Hey everyone,
I wanted to share what I’ve been working on lately, an Egyptian Queen portrait that’s become both an artistic and technical R&D adventure.
The Story
Hatshepsut was a Queen in Egypt in the 14th century BCE. She was praised in her time for her brilliance as a ruler. She was a diplomat, trader, builder, and visionary who expanded Egypt’s wealth through the Punt expeditions and made life better across all classes.
She was so successful that later rulers, threatened by her accomplishments, attempted to erase her from history. Even her nephew, who inherited the throne - ordered her name and image chiseled off monuments to overcompensate for his own insecurities.

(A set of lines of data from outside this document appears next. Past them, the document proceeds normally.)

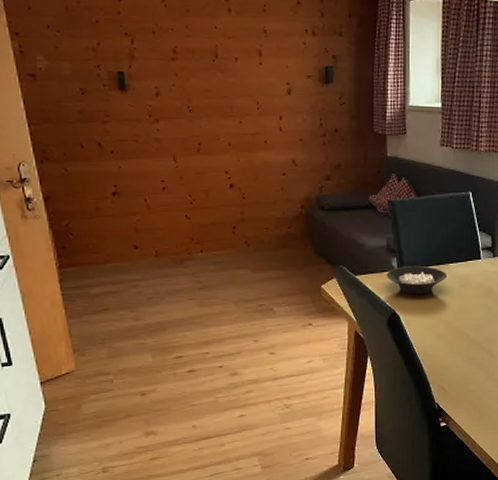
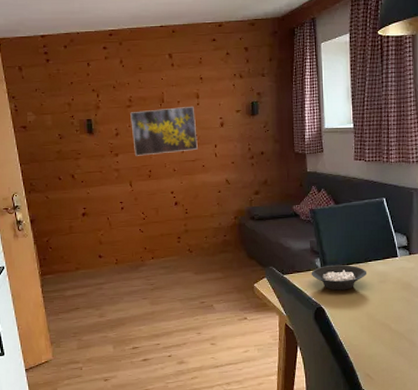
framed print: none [175,65,259,124] -> present [130,107,198,156]

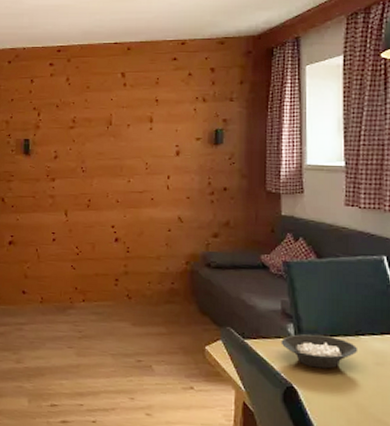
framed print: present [130,107,198,156] -> none [72,131,147,183]

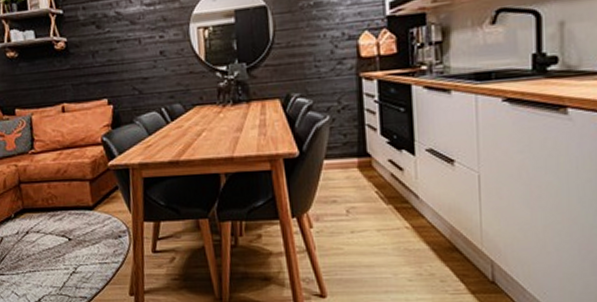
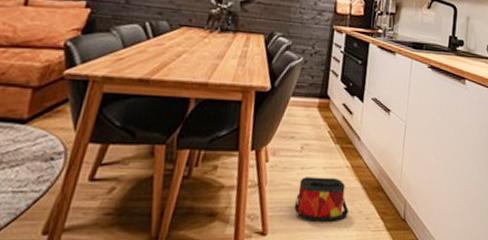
bag: none [351,240,417,285] -> present [295,177,349,222]

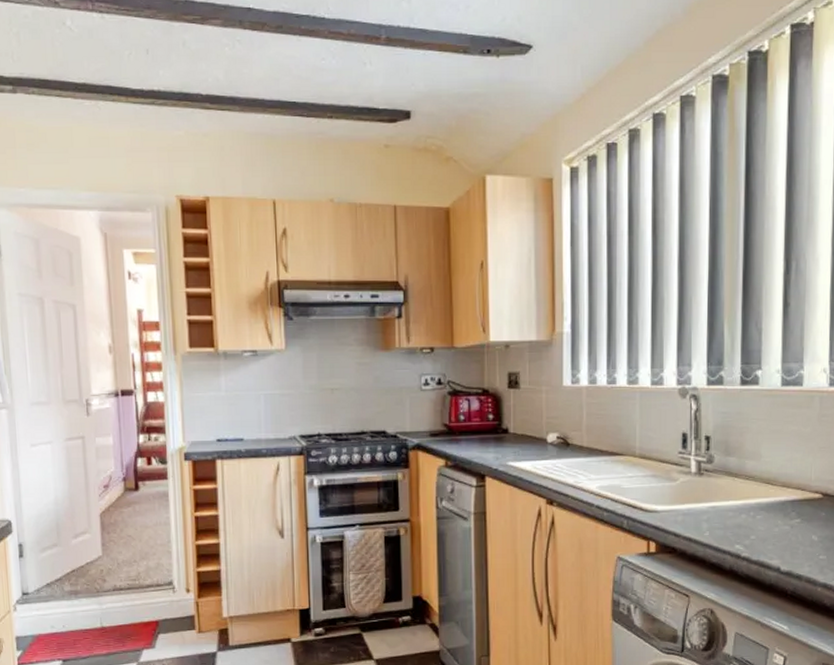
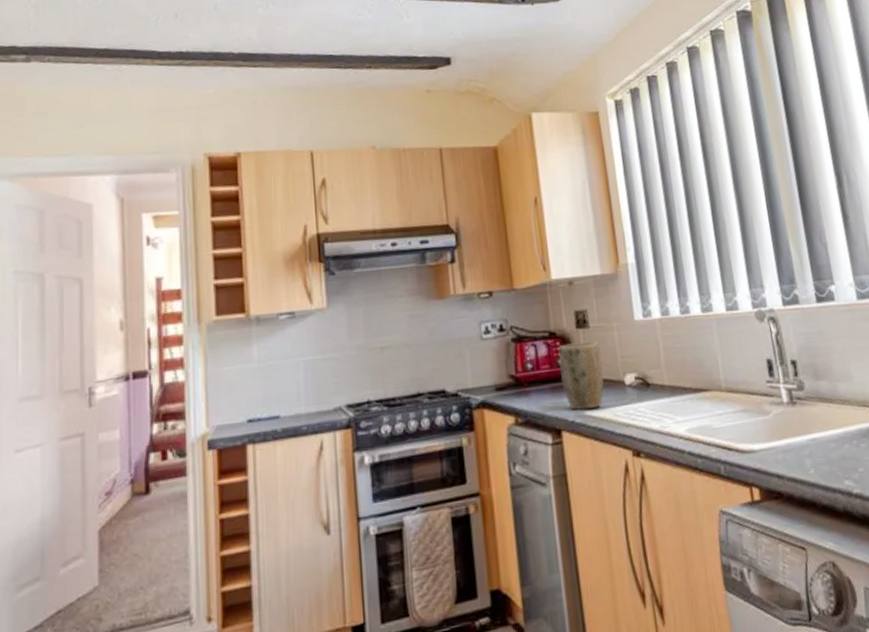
plant pot: none [490,401,529,461] -> present [558,341,604,411]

In an age where a female pharaoh was almost unthinkable, she proved that power and grace could coexist, and that leadership wasn’t confined by gender. This portrait reimagines her as the powerful, confident, and intelligent woman she was.
Technique
No AI was used.
The image has been lightly misted (using the other toolset I was working on) to protect my IP. It’s also scaled down for web sharing.
Tools and Workflow
- Krita - initial sketching, mood-boarding, and painting of base layers
- OCA-Krita - My customised version of this open-source exporter that preserves Krita’s full layer data
- OCA-Blender - My customised version of this importer that rebuilds the 2D layers into Blender for scene layout
- Blender - lighting, camera depth, shaders, and render layering
- Krita (again) - final paintover and texture unification after compositing
Everything starts and ends in Krita. Blender provided spatial control, light realism, and multi-pass exports that fed back into the painting.
Due to the painterly feel of Cycles render with denoise, It gives me the flexibility of 3D staging without ever losing the hand-painted touch.
Why This Matters for Krita Artists
Hopefully I’ve shown just what is possible just between Krita and Blender. I want to push that as far as it will go.
The layer system can become a full animation and compositing bridge to 3D; without relying on proprietary software. Every painted layer can be animated, shaded, and presented interactively, while staying 100% open-source.
What’s Next
- A cut-out animation sequence (arms and sceptres rising)
- A “royal wave” animation using 2.5D foreshortening
- Hosting an interactive version online using Armory (viewable in any browser)
- Background composition and lighting refinement
I hope this inspires other artists to push Krita beyond illustration - into hybrid 2D/3D animation, narrative portraiture, and experimental media.
Would love to hear from anyone experimenting with similar open workflows.